# planted tank



## greenman909 (Sep 22, 2007)

i am thinking about starting a new planted tank it will be 55 gal any sugestions

also this would be my first planted tank


----------



## mesapod (Aug 18, 2007)

What kind of lighting do you have?


----------



## greenman909 (Sep 22, 2007)

lets just put it this way all i have is the tank i am going to have to buy the rest


----------



## Guest (Feb 29, 2008)

Before buying equipment and such, you should decide what type of planted tank you want. With more lighting comes more plant choices, but also its more expensive and more work. Do you want more of a low light tank or do you want more like a medium light tank that isn't a ton of work, but you have alot of plant choices?

Also, you should think about what kind of budget (if any) you have, since lighting and substrate (if you want plant specific) can be expensive depending on which route you take.

Here is an article to read about planted tanks: http://www.fishforums.com/forum/aquatic-plants/18027-so-you-want-planted-tank.html.


----------



## greenman909 (Sep 22, 2007)

well the only thing i have at this time is a 55gal tank brand new that i picked up from a friend for $50.... money limit is not really a problem so any suggestions for a total set up would be great.. lightinhg, filteration, ect...

thanks for ant feed back


----------



## Guest (Mar 4, 2008)

Alright. You still need to decide if you want this to be high light, low light, something in between? Do you want to buy a pressurized co2 setup or no? 

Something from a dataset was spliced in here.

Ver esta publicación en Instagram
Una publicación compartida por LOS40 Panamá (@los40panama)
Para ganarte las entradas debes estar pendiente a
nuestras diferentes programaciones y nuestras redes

What type of plants do you have in mind?

Once I know what direction you are going in, then I can recommend equipment and such.


----------



## greenman909 (Sep 22, 2007)

ok so i will do a little research and get back to the post


----------



## Guest (Mar 4, 2008)

You can look at pics of plants in different lighting categories at these 2 websites:

http://www.plantgeek.net/plantguide.php (choose light requirements, then pick a category) I don't really like that site for alot of their classifications though.

http://www.aquaticplantcentral.com/forumapc/plantfinder/ (under lighting requirements, choose a category, then hit go) I like this one better, but it doesn't have everything.

Browse around on that site for tank pics too.


----------